◆ **Sezione del testo**
────────────────────
Salvini prende casa a Napoli



 


Matteo Salvini ha scritto, a Napoli, una pagina di storia. Lo ha fatto anche grazie all’aiuto del sindaco Lugi De Magistris, la cui rozzezza istituzionale ha fatto da cassa di risonanza all’iniziativa del leader leghista. Non v’è dubbio che la sfida della Mostra d’Oltremare avesse, nelle intenzioni del proponente, molte valenze. Esterne e interne al suo partito.
A Napoli è stata segnata una tappa decisiva del riposizionamento strategico avviato da Salvini già all’indomani della sua elezione a segretario della Lega. Il processo di riconversione dell’orizzonte politico leghista da movimento di rivendicazione localista a partito sovranista di respiro nazionale costituisce la fase propedeutica a una possibile candidatura alla premiership. Salvini sa bene che non si può ambire alla guida del Paese se non si è in grado di rappresentarne tutte le aree geografiche, non solo alcune. Non è impresa facile giacché vi è un vissuto ultradecennale di ostilità della Lega verso il Meridione. È pur vero che Salvini, in questi anni, ha lavorato di cesello cercando di tracciare intese sul piano pragmatico della difesa degli interessi comuni tra comunità del Nord e del Sud, bypassando le classi dirigenti locali e parlando direttamente ai cittadini. Pescatori, agricoltori, artigiani vessati dall’Unione europea, piccoli imprenditori massacrati dagli studi di settore, pensionati e pensionandi vittime della “Fornero”, persone comuni da tutelare dagli abusi del potere, senza differenze a tutte le latitudini.
────────────────────
◆ **Insieme di dati**
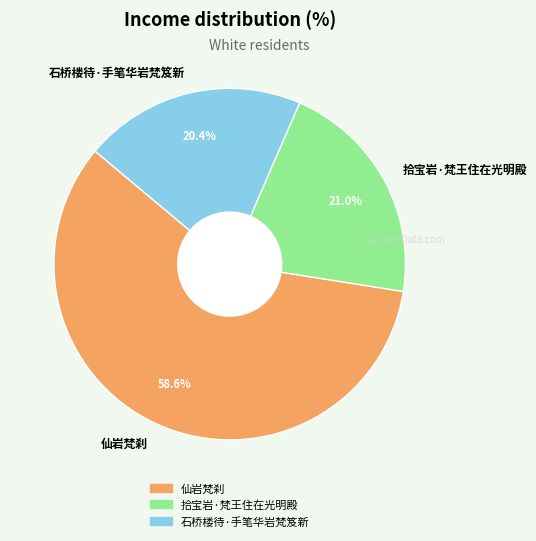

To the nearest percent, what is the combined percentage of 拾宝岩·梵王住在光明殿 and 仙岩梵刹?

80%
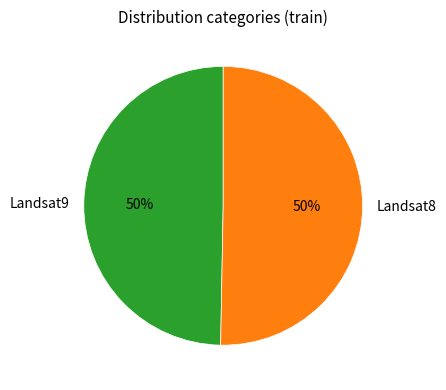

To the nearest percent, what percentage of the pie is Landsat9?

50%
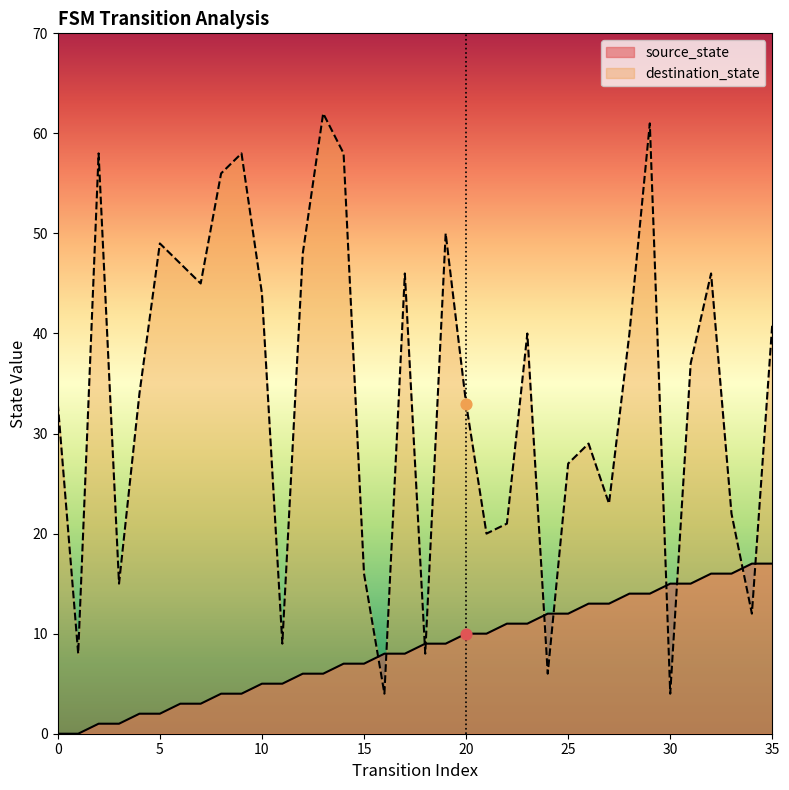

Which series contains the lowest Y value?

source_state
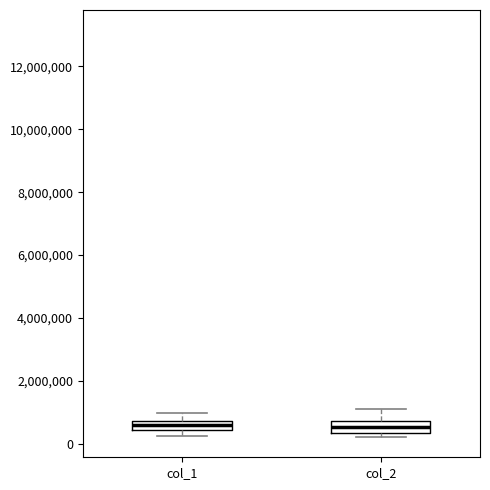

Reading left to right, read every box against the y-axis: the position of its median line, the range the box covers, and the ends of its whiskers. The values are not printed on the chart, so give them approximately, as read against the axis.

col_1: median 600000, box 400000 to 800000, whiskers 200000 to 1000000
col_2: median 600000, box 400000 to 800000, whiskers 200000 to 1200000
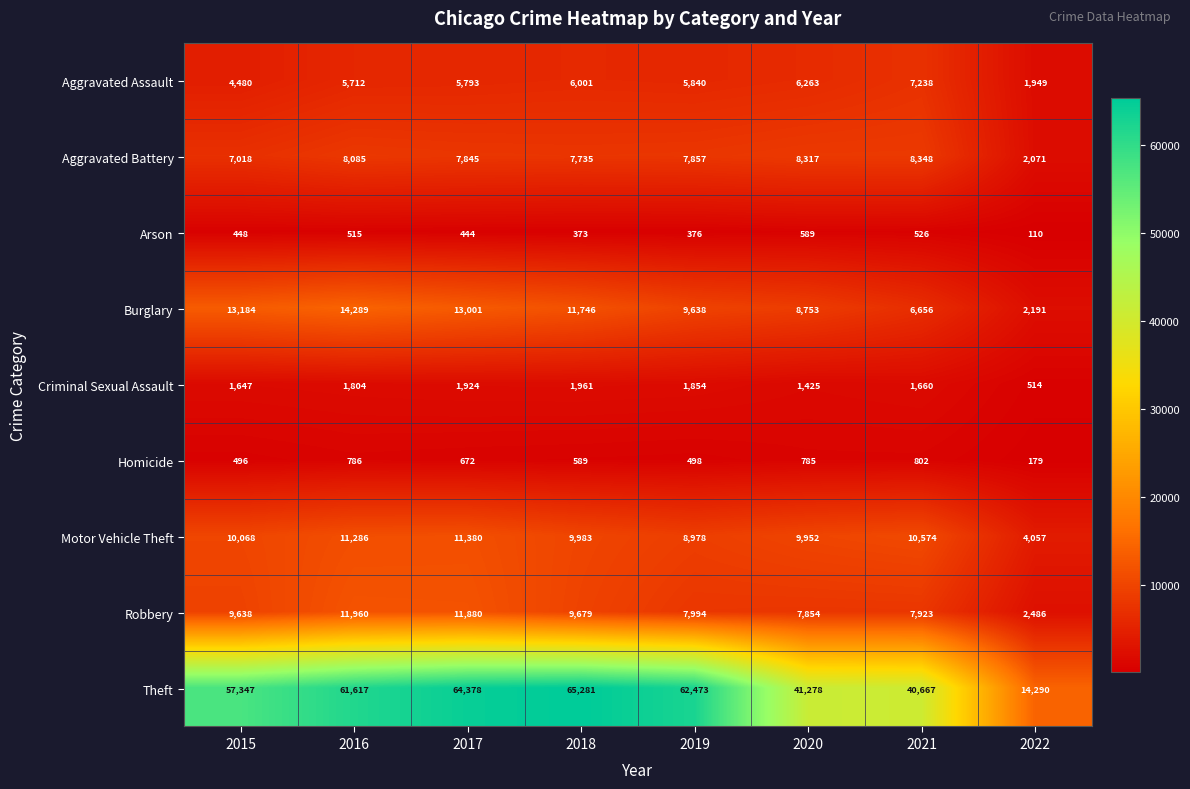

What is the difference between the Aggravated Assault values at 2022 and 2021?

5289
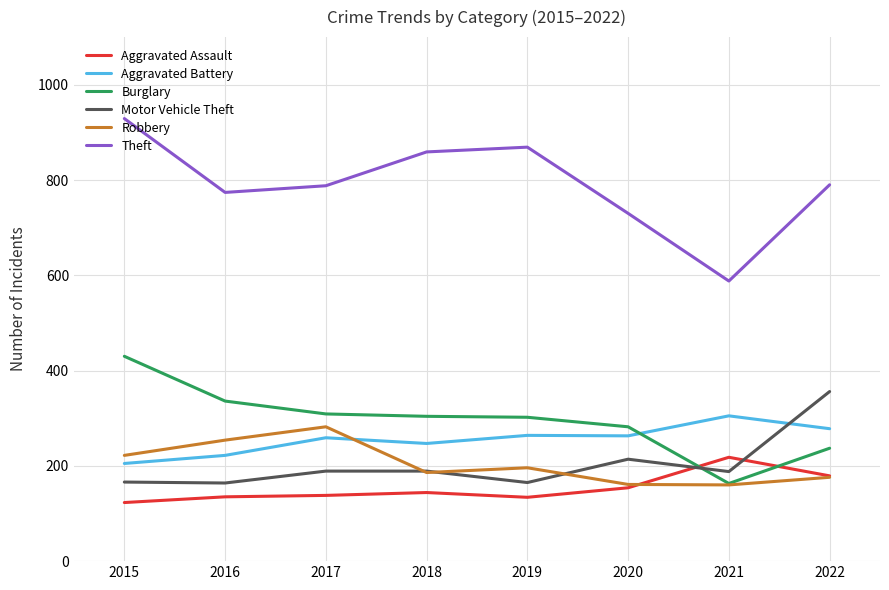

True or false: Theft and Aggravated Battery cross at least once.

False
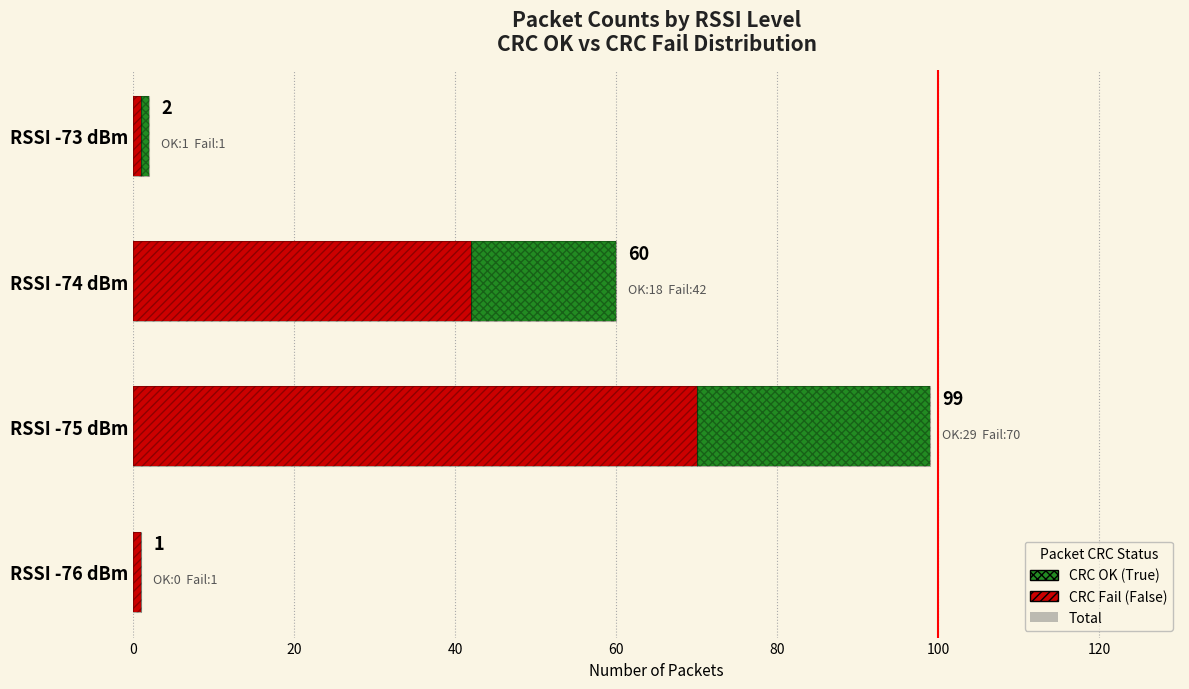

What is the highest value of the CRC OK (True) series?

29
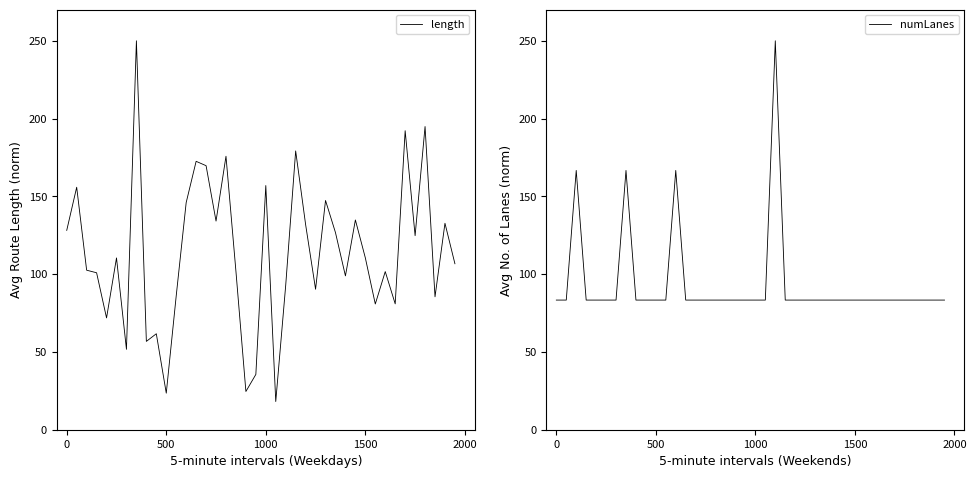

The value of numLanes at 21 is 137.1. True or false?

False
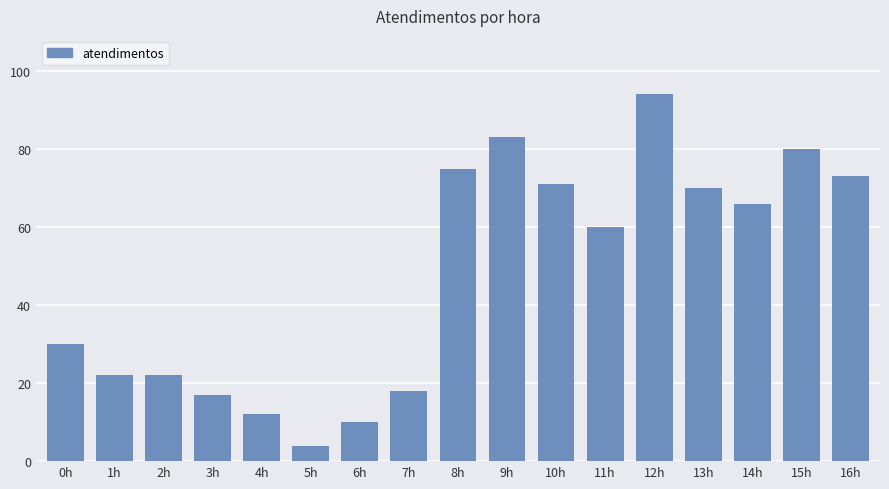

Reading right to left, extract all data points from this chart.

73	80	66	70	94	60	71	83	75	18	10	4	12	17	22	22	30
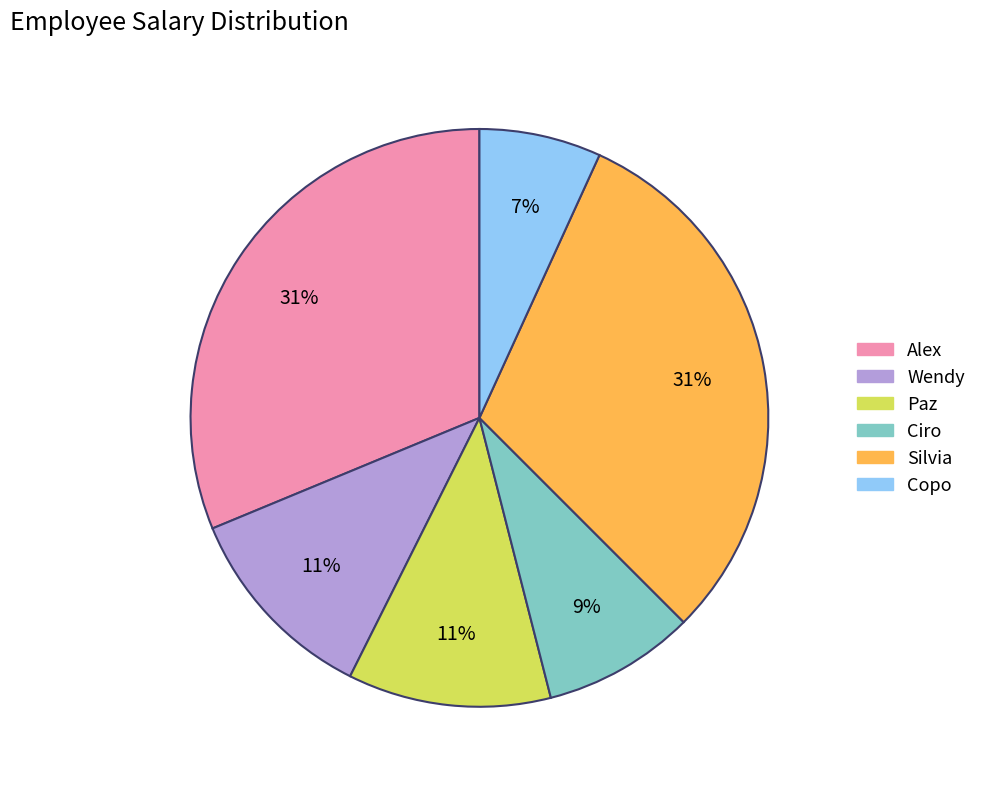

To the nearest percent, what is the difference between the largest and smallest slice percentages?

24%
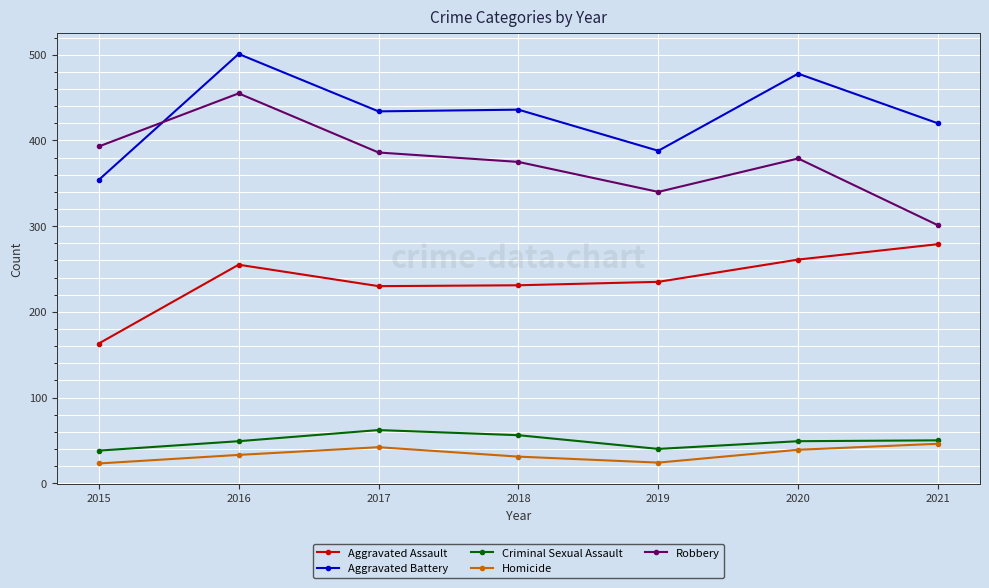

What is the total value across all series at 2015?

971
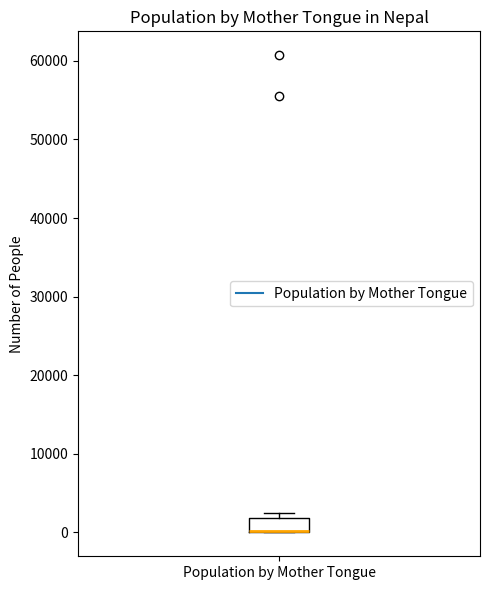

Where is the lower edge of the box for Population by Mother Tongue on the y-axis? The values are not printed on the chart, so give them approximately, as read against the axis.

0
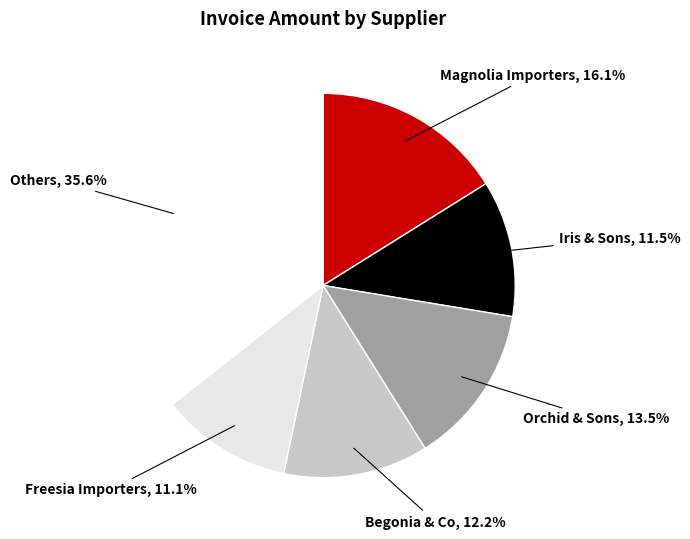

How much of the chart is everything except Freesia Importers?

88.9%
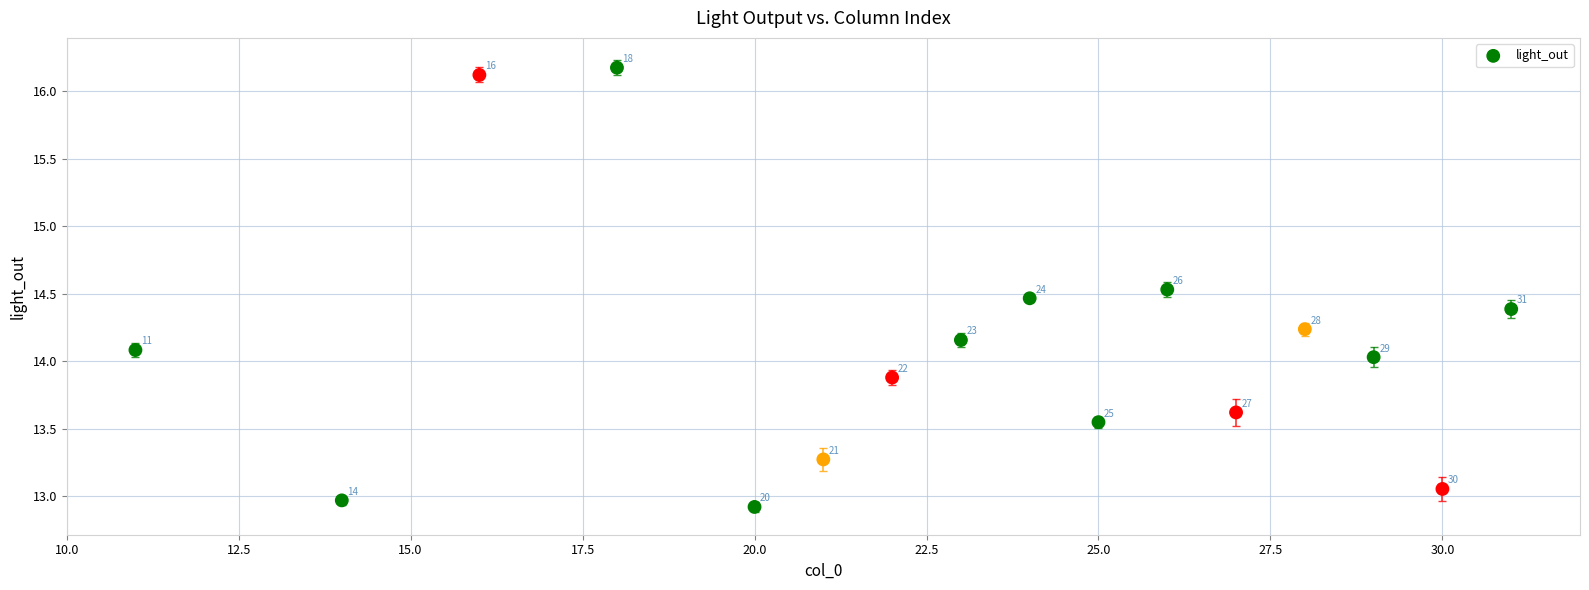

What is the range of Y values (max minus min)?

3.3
────────────────────
◆ **Ordine di lavoro**
Puoi stampare, parola per parola, la parte del brano su Salvini a Napoli che inizia da "Matteo Salvini ha" e finisce con "al suo partito."? Qui i record non hanno alcun ruolo.

◆ **Risposta al compito**
Matteo Salvini ha scritto, a Napoli, una pagina di storia. Lo ha fatto anche grazie all’aiuto del sindaco Lugi De Magistris, la cui rozzezza istituzionale ha fatto da cassa di risonanza all’iniziativa del leader leghista. Non v’è dubbio che la sfida della Mostra d’Oltremare avesse, nelle intenzioni del proponente, molte valenze. Esterne e interne al suo partito.